Though he was from out of town, Tensas Parish Sheriff Rickey Jones said Warbington became part of the community quickly.
“We all got our start working in the grocery store together,” Jones said. “I actually lost my father at an early age, but his family was very supportive. They opened their house to me and became sort of an extended family.”
Jones said Warbington was also a stellar athlete. Warbingon was most well known for his football prowess, but continued playing sports after graduation from Tensas Academy in 1982.
His sport of choice after graduation was intramural softball, Jones said.
“Man, he could hit a softball,” Jones said. “He was an exemplary athlete.”
He was also an avid sports fan.
“He absolutely loved LSU football and the Saints,” Langhart said. “Every time I came back home, we were going to watch the Saints, if there was a game on.”
Langhart described Warbington as a class-clown and a great storyteller.
“He could always make people laugh,” she said. “When Jay told stories, you felt like you were right in the middle of them. I just loved being around him.”
Former Tensas State Bank co-worker David Jones summed Warbington up in nine words.
“He was a big man with a bigger heart,” Jones said.
Pentecostals of the Miss-Lou Pastor the Rev. Gary Howington described McDaniel — who went by the nickname “Deannie” and was a parishioner at POML — as a woman deeply devoted to a close-knit family.
“They were the kind of people churches and local communities are built on,” Howington said. “I always considered LaDean and her family to be what the Bible calls ‘the salt of the Earth.’ If you needed something to be done, you could count on them to step up and help make it happen.”
Carlotta Pennington, a fellow-churchgoer, described McDaniel as a woman who loved her family and spoke often with pride about her son and grandchildren.
A Sunday school teacher for years, McDaniel taught very young children at POML with Pennington, and Pennington said McDaniel loved those children, too.
“We would sometimes have 12 or 13 kids in the program, and I would tell her to go to the person over the program and see if someone else could do it, and she would always say, ‘No, I can do it,’” Pennington said.

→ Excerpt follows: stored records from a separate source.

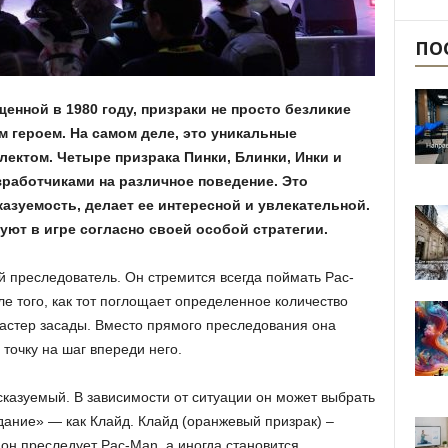
ПО
енной в 1980 году, призраки не просто безликие
м героем. На самом деле, это уникальные
ектом. Четыре призрака Пинки, Блинки, Инки и
работчиками на различное поведение. Это
казуемость, делает ее интересной и увлекательной.
уют в игре согласно своей особой стратегии.
й преследователь. Он стремится всегда поймать Pac-
е того, как тот поглощает определенное количество
мастер засады. Вместо прямого преследования она
точку на шаг впереди него.
сказуемый. В зависимости от ситуации он может выбрать
ание» — как Клайд. Клайд (оранжевый призрак) –
он преследует Pac-Man, а иногда становится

“The ones who were crying, she was the one who would always go to get them and comfort them — she was a sweet woman, and we are going to miss her so much.”
Howington described McDaniel as someone who was a powerful witness for her faith wherever she went, and Pennington said she was the kind of person who didn’t want to draw attention to herself but could be depended on no matter what.
“She is irreplaceable, and we will carry on with a hole in our lives,” Howington said.
Services for Warbington will be at 2 p.m. today at Oakley Cemetery in Wisner.
McDaniel is survived by her husband, Ronald; one son, Roderick and wife, Laura, and two grandchildren, Macy and Braxton. Her funeral will be 3 p.m. Sunday at the Pentecostals of the Miss-Lou.